Compute mean, median and mode for the following data : 14, 17, 19, 19, 20, 19, 17, 18, 15, 19, 19, 13, 12, 9, 8.

1. Mean

The mean, also known as the average, is calculated by summing up all the values in the dataset and then dividing by the total number of values.

To compute the mean for the given dataset:

Mean = (14 + 17 + 19 + 19 + 20 + 19 + 17 + 18 + 15 + 19 + 19 + 13 + 12 + 9 + 8) / 15

Mean = 262 / 15

Mean ≈ 17.47

Therefore, the mean of the given dataset is approximately 17.47.

2. Median

The median is the middle value of a dataset when it is arranged in ascending or descending order. If there is an odd number of values, the median is the middle value. If there is an even number of values, the median is the average of the two middle values.

To compute the median for the given dataset:

1. Arrange the dataset in ascending order:
   8, 9, 12, 13, 14, 15, 17, 17, 18, 19, 19, 19, 19, 20

2. Since there are 15 values, the median is the 8th value in the ordered list:
   Median = 17

Therefore, the median of the given dataset is 17.

3. Mode

The mode is the value that appears most frequently in the dataset. A dataset may have one mode (unimodal), two modes (bimodal), or more than two modes (multimodal).
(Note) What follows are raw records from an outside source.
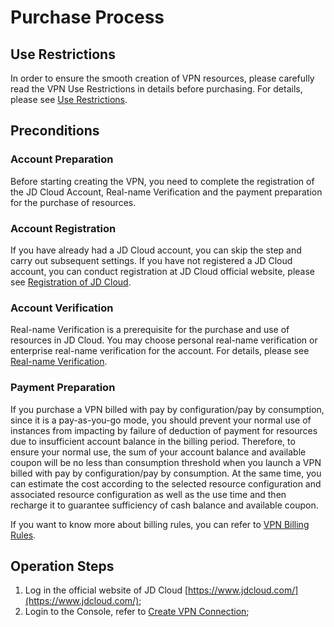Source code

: # Purchase Process
## Use Restrictions
In order to ensure the smooth creation of VPN resources, please carefully read the VPN Use Restrictions in details before purchasing. For details, please see [Use Restrictions](../Introduction/Restrictions.md).

## Preconditions
### Account Preparation

Before starting creating the VPN, you need to complete the registration of the JD Cloud Account, Real-name Verification and the payment preparation for the purchase of resources.

### Account Registration

If you have already had a JD Cloud account, you can skip the step and carry out subsequent settings.
If you have not registered a JD Cloud account, you can conduct registration at JD Cloud official website, please see [Registration of JD Cloud](https://user.jdcloud.com/register).

### Account Verification

Real-name Verification is a prerequisite for the purchase and use of resources in JD Cloud. You may choose personal real-name verification or enterprise real-name verification for the account. For details, please see [Real-name Verification](https://docs.jdcloud.com/en/real-name-verification/introduction).

### Payment Preparation

If you purchase a VPN billed with pay by configuration/pay by consumption, since it is a pay-as-you-go mode, you should prevent your normal use of instances from impacting by failure of deduction of payment for resources due to insufficient account balance in the billing period. Therefore, to ensure your normal use, the sum of your account balance and available coupon will be no less than consumption threshold when you launch a VPN billed with pay by configuration/pay by consumption. At the same time, you can estimate the cost according to the selected resource configuration and associated resource configuration as well as the use time and then recharge it to guarantee sufficiency of cash balance and available coupon.

If you want to know more about billing rules, you can refer to [VPN Billing Rules](Billing-Overview.md).

## Operation Steps
1. Log in the official website of JD Cloud [https://www.jdcloud.com/](https://www.jdcloud.com/); </br>
2. Login to the Console, refer to [Create VPN Connection](../Operation-Guide/VPN-Connection-Management/VPN-Connection-Configuration.md);
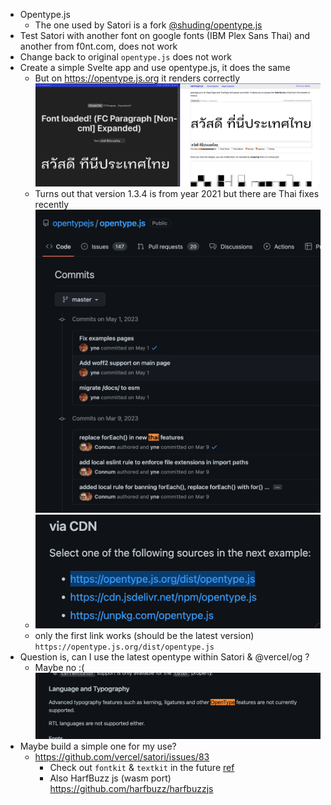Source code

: - Opentype.js
    - The one used by Satori is a fork [@shuding/opentype.js](https://www.npmjs.com/package/@shuding/opentype.js)
- Test Satori with another font on google fonts (IBM Plex Sans Thai) and another from f0nt.com, does not work
- Change back to original `opentype.js` does not work
- Create a simple Svelte app and use opentype.js, it does the same
    - But on https://opentype.js.org it renders correctly ![](1-Projects/100DaysOfCode-R3/attachments/Pasted%20image%2020230609233123.png)
    - Turns out that version 1.3.4 is from year 2021 but there are Thai fixes recently ![](1-Projects/100DaysOfCode-R3/attachments/Pasted%20image%2020230609235224.png)
    - ![](1-Projects/100DaysOfCode-R3/attachments/Pasted%20image%2020230610002107.png)
    - only the first link works (should be the latest version) `https://opentype.js.org/dist/opentype.js`
- Question is, can I use the latest opentype within Satori & @vercel/og ?
    - Maybe no :( ![](1-Projects/100DaysOfCode-R3/attachments/Pasted%20image%2020230610002317.png)
- Maybe build a simple one for my use?
    - https://github.com/vercel/satori/issues/83
        - Check out `fontkit` & `textkit` in the future [ref](https://github.com/vercel/satori/issues/83#issuecomment-1274121205)
        - Also HarfBuzz js (wasm port) https://github.com/harfbuzz/harfbuzzjs
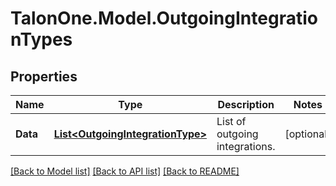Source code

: # TalonOne.Model.OutgoingIntegrationTypes
## Properties

Name | Type | Description | Notes
------------ | ------------- | ------------- | -------------
**Data** | [**List&lt;OutgoingIntegrationType&gt;**](OutgoingIntegrationType.md) | List of outgoing integrations. | [optional] 

[[Back to Model list]](../README.md#documentation-for-models) [[Back to API list]](../README.md#documentation-for-api-endpoints) [[Back to README]](../README.md)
To compute the mode for the given dataset:

1. Count the frequency of each value:
2. 8 appears once
3. 9 appears once
4. 12 appears once
5. 13 appears once
6. 14 appears once
7. 15 appears once
8. 17 appears twice
9. 18 appears once
10. 19 appears four times

11. 20 appears once

12. The value with the highest frequency is the mode:
    Mode = 19

Therefore, the mode of the given dataset is 19.

Conclusion

In summary, for the given dataset:

• Mean ≈ 17.47
• Median = 17
• Mode = 19

These measures of central tendency provide insights into the typical or central value of the dataset, helping to summarize and interpret the data effectively.